## Problem to work on
Quote every line of text in the items below word for word, leaving out the pictures.

## Dataset extract
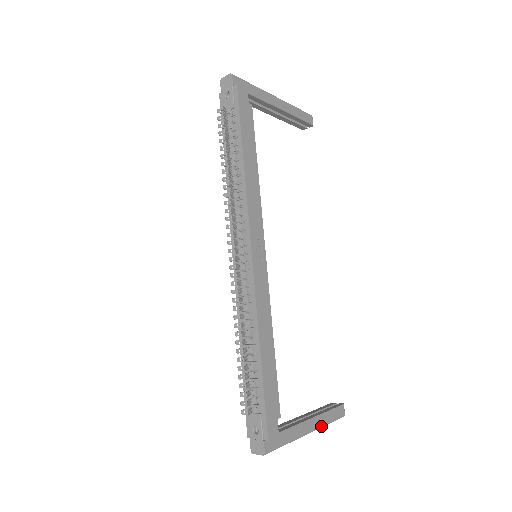
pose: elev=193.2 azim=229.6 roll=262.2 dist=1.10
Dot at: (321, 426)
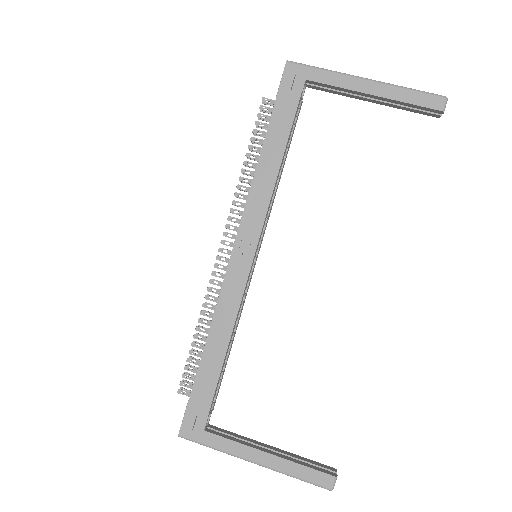
Dot at: (276, 470)
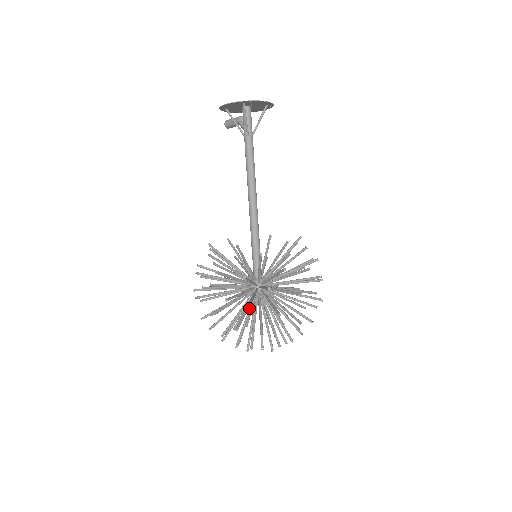
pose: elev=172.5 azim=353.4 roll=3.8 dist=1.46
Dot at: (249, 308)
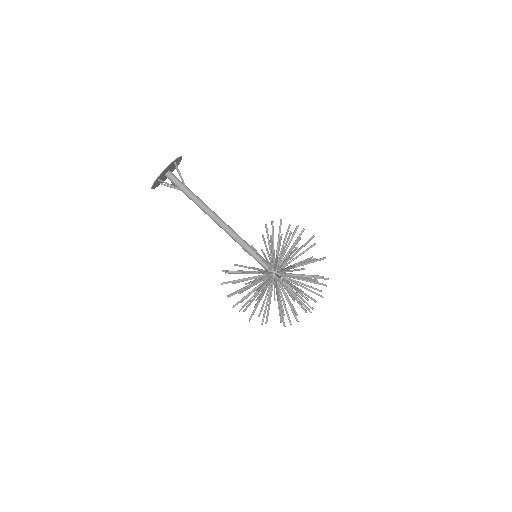
Dot at: occluded
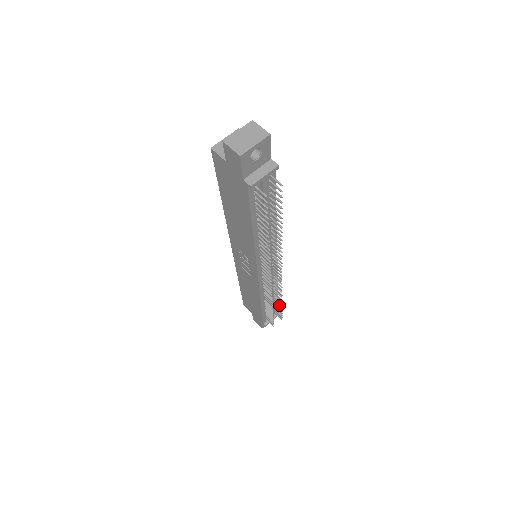
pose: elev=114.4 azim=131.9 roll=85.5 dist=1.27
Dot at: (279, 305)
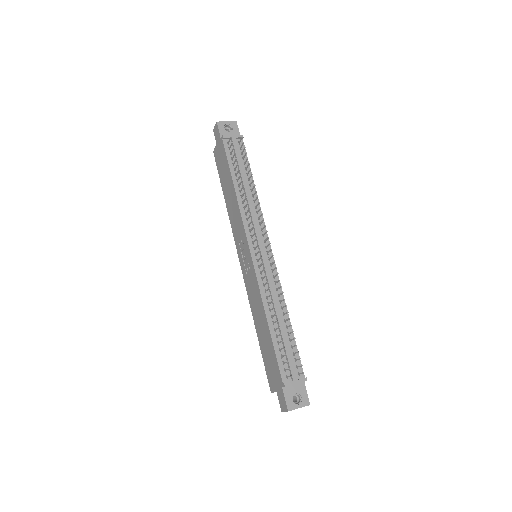
Dot at: occluded
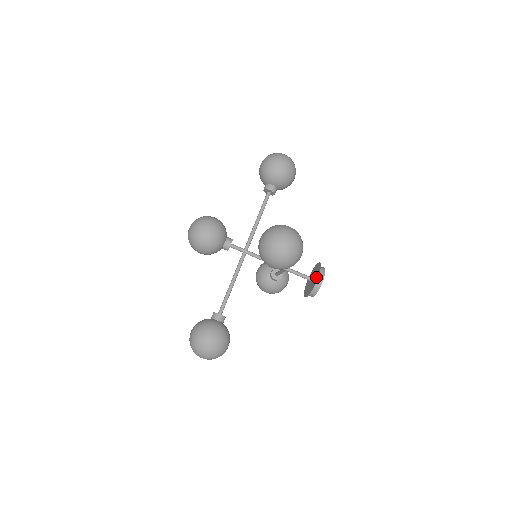
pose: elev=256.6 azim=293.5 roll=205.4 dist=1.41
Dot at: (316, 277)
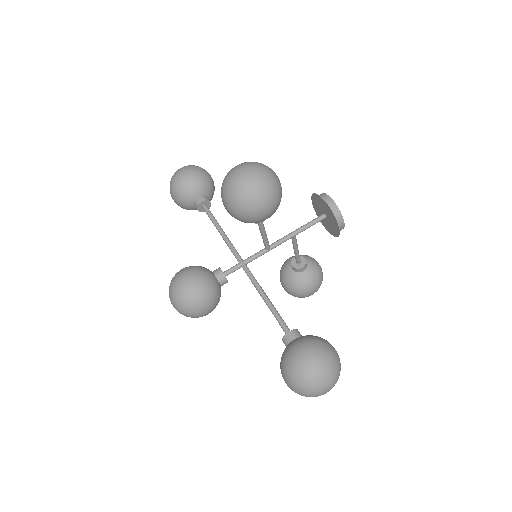
Dot at: (323, 204)
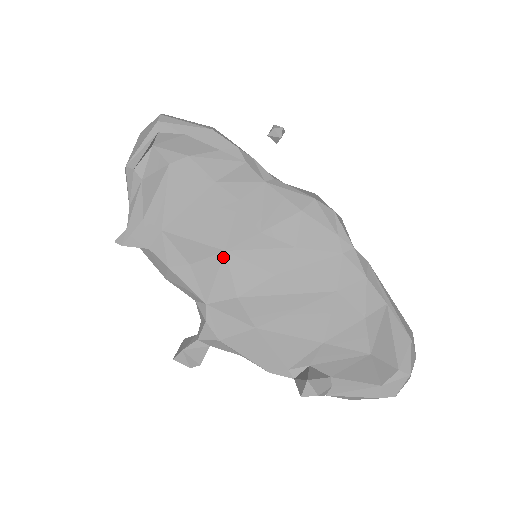
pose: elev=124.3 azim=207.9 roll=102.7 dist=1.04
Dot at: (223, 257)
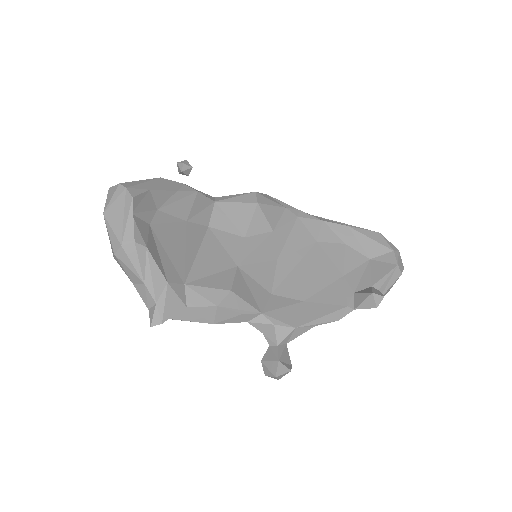
Dot at: (240, 272)
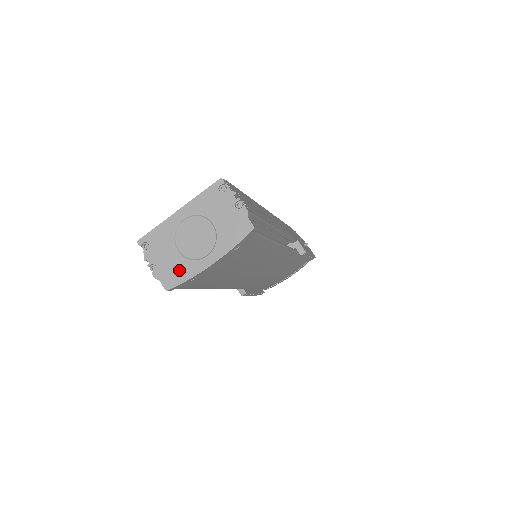
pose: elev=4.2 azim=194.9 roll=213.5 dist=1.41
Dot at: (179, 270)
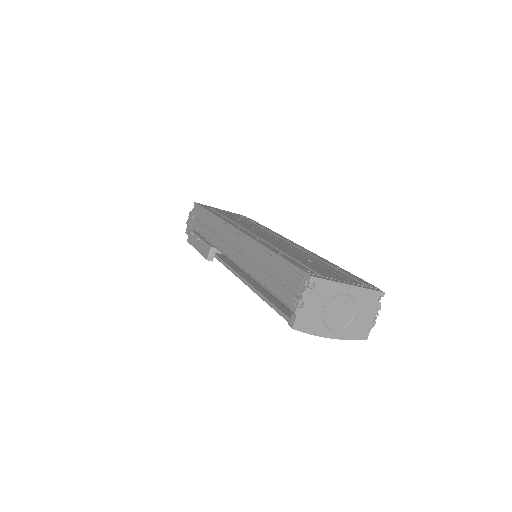
Dot at: (312, 323)
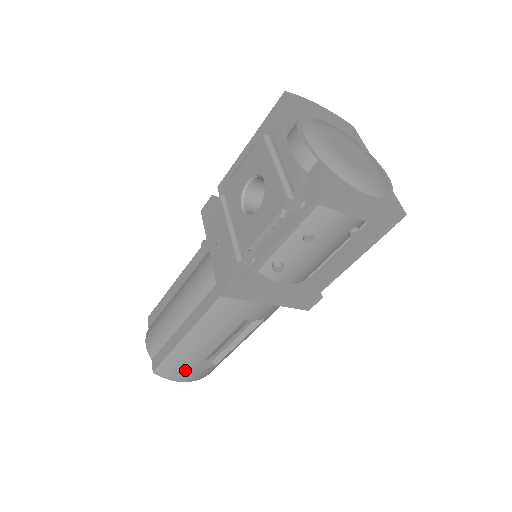
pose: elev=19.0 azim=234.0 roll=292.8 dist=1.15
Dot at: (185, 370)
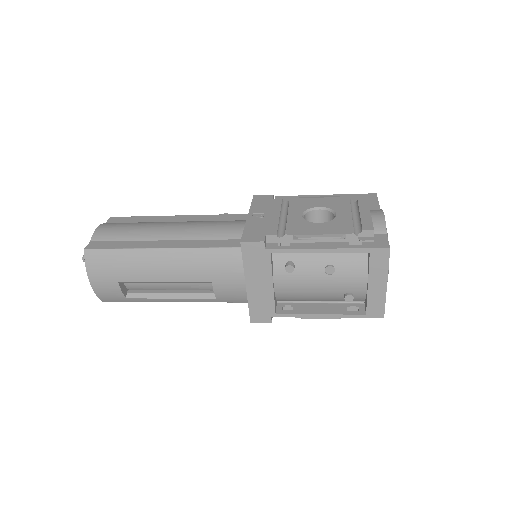
Dot at: (111, 274)
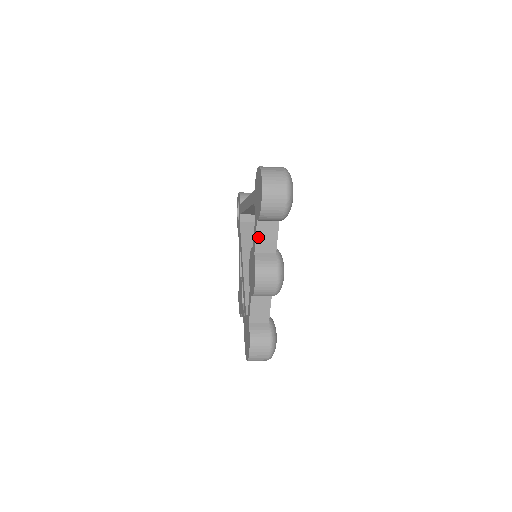
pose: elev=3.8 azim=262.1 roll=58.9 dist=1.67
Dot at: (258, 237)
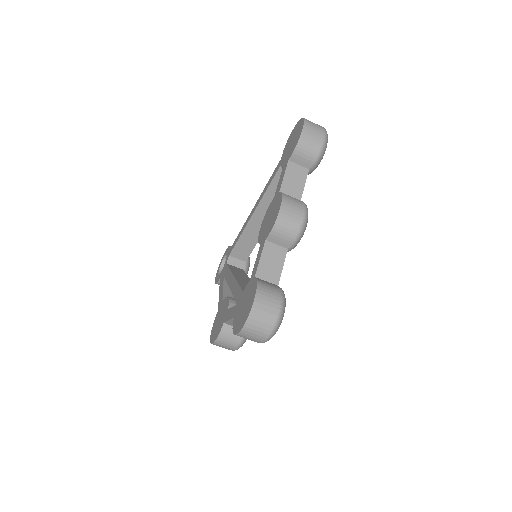
Dot at: (286, 177)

## Answer for this exercise
pose: elev=193.2 azim=229.6 roll=262.2 dist=1.10
Dot at: (321, 426)
Dot at: (276, 470)
pose: elev=172.5 azim=353.4 roll=3.8 dist=1.46
Dot at: (249, 308)
Dot at: occluded
pose: elev=114.4 azim=131.9 roll=85.5 dist=1.27
Dot at: (279, 305)
Dot at: occluded
pose: elev=256.6 azim=293.5 roll=205.4 dist=1.41
Dot at: (316, 277)
Dot at: (323, 204)
pose: elev=124.3 azim=207.9 roll=102.7 dist=1.04
Dot at: (223, 257)
Dot at: (240, 272)
pose: elev=4.2 azim=194.9 roll=213.5 dist=1.41
Dot at: (179, 270)
Dot at: (312, 323)
pose: elev=19.0 azim=234.0 roll=292.8 dist=1.15
Dot at: (185, 370)
Dot at: (111, 274)
pose: elev=3.8 azim=262.1 roll=58.9 dist=1.67
Dot at: (258, 237)
Dot at: (286, 177)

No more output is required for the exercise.